Task directions:
In the entries below, find each line with the word "including" and return it.

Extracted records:

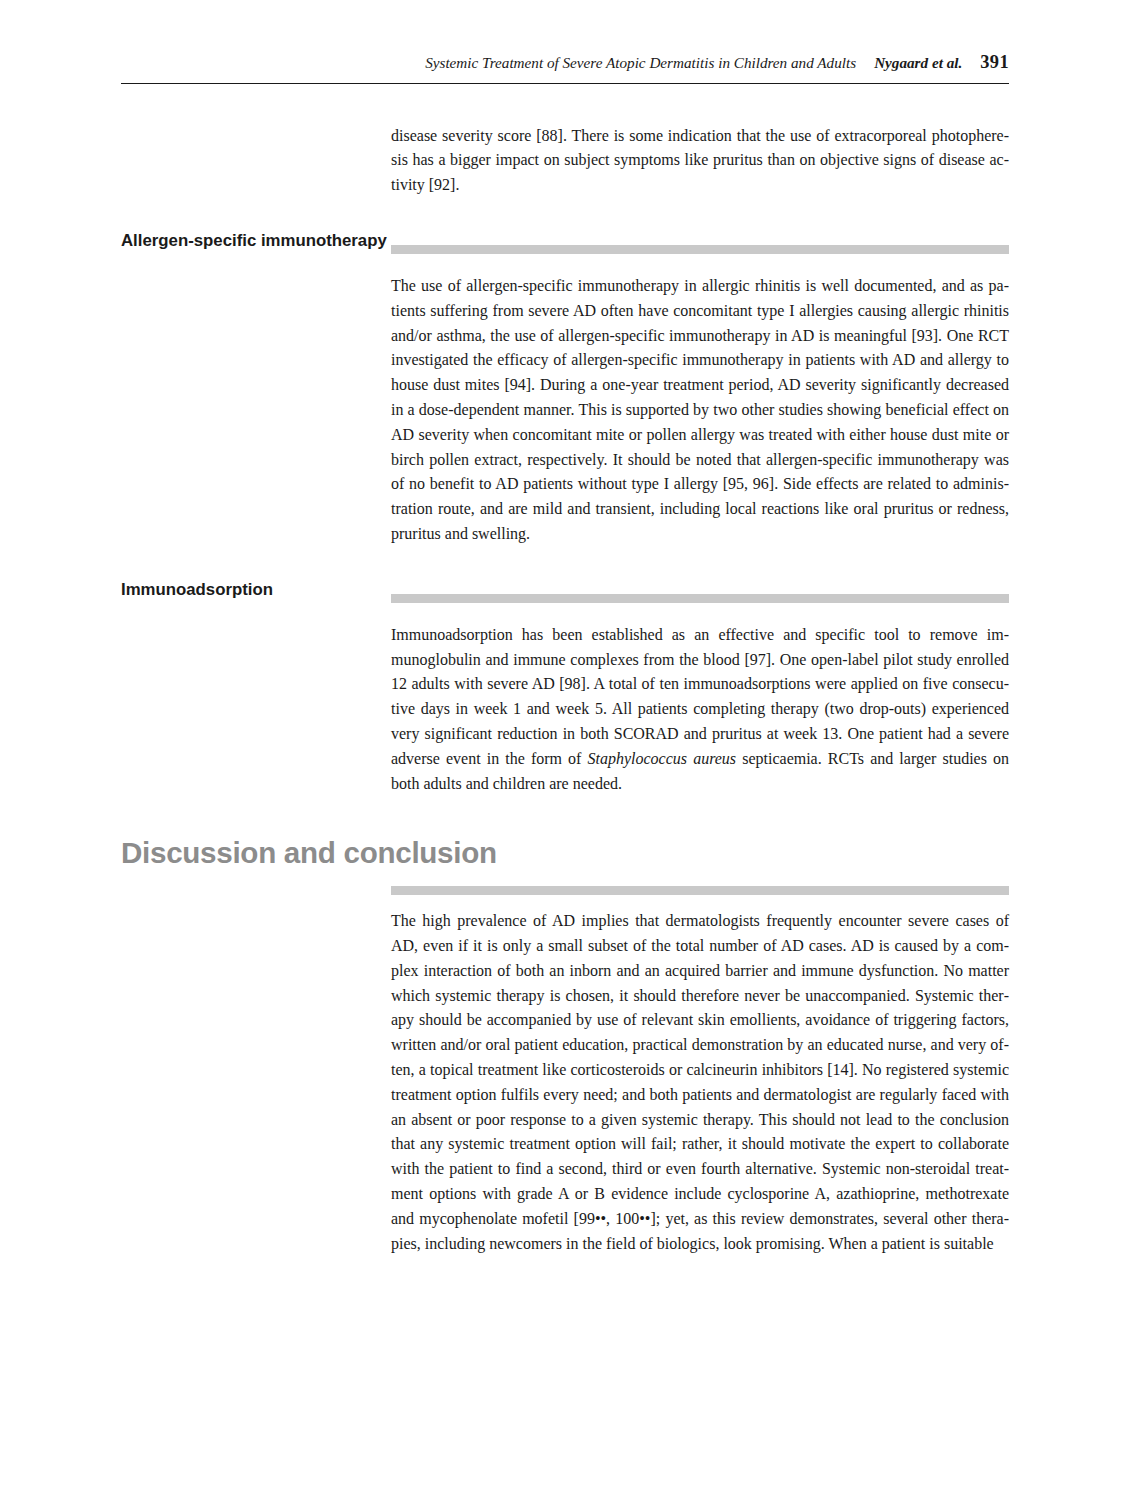Systemic Treatment of Severe Atopic Dermatitis in Children and Adults Nygaard et al. 391
disease severity score [88]. There is some indication that the use of extracorporeal photopheresis has a bigger impact on subject symptoms like pruritus than on objective signs of disease activity [92].
Allergen-specific immunotherapy
The use of allergen-specific immunotherapy in allergic rhinitis is well documented, and as patients suffering from severe AD often have concomitant type I allergies causing allergic rhinitis and/or asthma, the use of allergen-specific immunotherapy in AD is meaningful [93]. One RCT investigated the efficacy of allergen-specific immunotherapy in patients with AD and allergy to house dust mites [94]. During a one-year treatment period, AD severity significantly decreased in a dose-dependent manner. This is supported by two other studies showing beneficial effect on AD severity when concomitant mite or pollen allergy was treated with either house dust mite or birch pollen extract, respectively. It should be noted that allergen-specific immunotherapy was of no benefit to AD patients without type I allergy [95, 96]. Side effects are related to administration route, and are mild and transient, including local reactions like oral pruritus or redness, pruritus and swelling.
Immunoadsorption
Immunoadsorption has been established as an effective and specific tool to remove immunoglobulin and immune complexes from the blood [97]. One open-label pilot study enrolled 12 adults with severe AD [98]. A total of ten immunoadsorptions were applied on five consecutive days in week 1 and week 5. All patients completing therapy (two drop-outs) experienced very significant reduction in both SCORAD and pruritus at week 13. One patient had a severe adverse event in the form of Staphylococcus aureus septicaemia. RCTs and larger studies on both adults and children are needed.
Discussion and conclusion
The high prevalence of AD implies that dermatologists frequently encounter severe cases of AD, even if it is only a small subset of the total number of AD cases. AD is caused by a complex interaction of both an inborn and an acquired barrier and immune dysfunction. No matter which systemic therapy is chosen, it should therefore never be unaccompanied. Systemic therapy should be accompanied by use of relevant skin emollients, avoidance of triggering factors, written and/or oral patient education, practical demonstration by an educated nurse, and very often, a topical treatment like corticosteroids or calcineurin inhibitors [14]. No registered systemic treatment option fulfils every need; and both patients and dermatologist are regularly faced with an absent or poor response to a given systemic therapy. This should not lead to the conclusion that any systemic treatment option will fail; rather, it should motivate the expert to collaborate with the patient to find a second, third or even fourth alternative. Systemic non-steroidal treatment options with grade A or B evidence include cyclosporine A, azathioprine, methotrexate and mycophenolate mofetil [99••, 100••]; yet, as this review demonstrates, several other therapies, including newcomers in the field of biologics, look promising. When a patient is suitable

Response below:
The use of allergen-specific immunotherapy in allergic rhinitis is well documented, and as patients suffering from severe AD often have concomitant type I allergies causing allergic rhinitis and/or asthma, the use of allergen-specific immunotherapy in AD is meaningful [93]. One RCT investigated the efficacy of allergen-specific immunotherapy in patients with AD and allergy to house dust mites [94]. During a one-year treatment period, AD severity significantly decreased in a dose-dependent manner. This is supported by two other studies showing beneficial effect on AD severity when concomitant mite or pollen allergy was treated with either house dust mite or birch pollen extract, respectively. It should be noted that allergen-specific immunotherapy was of no benefit to AD patients without type I allergy [95, 96]. Side effects are related to administration route, and are mild and transient, including local reactions like oral pruritus or redness, pruritus and swelling.
The high prevalence of AD implies that dermatologists frequently encounter severe cases of AD, even if it is only a small subset of the total number of AD cases. AD is caused by a complex interaction of both an inborn and an acquired barrier and immune dysfunction. No matter which systemic therapy is chosen, it should therefore never be unaccompanied. Systemic therapy should be accompanied by use of relevant skin emollients, avoidance of triggering factors, written and/or oral patient education, practical demonstration by an educated nurse, and very often, a topical treatment like corticosteroids or calcineurin inhibitors [14]. No registered systemic treatment option fulfils every need; and both patients and dermatologist are regularly faced with an absent or poor response to a given systemic therapy. This should not lead to the conclusion that any systemic treatment option will fail; rather, it should motivate the expert to collaborate with the patient to find a second, third or even fourth alternative. Systemic non-steroidal treatment options with grade A or B evidence include cyclosporine A, azathioprine, methotrexate and mycophenolate mofetil [99••, 100••]; yet, as this review demonstrates, several other therapies, including newcomers in the field of biologics, look promising. When a patient is suitable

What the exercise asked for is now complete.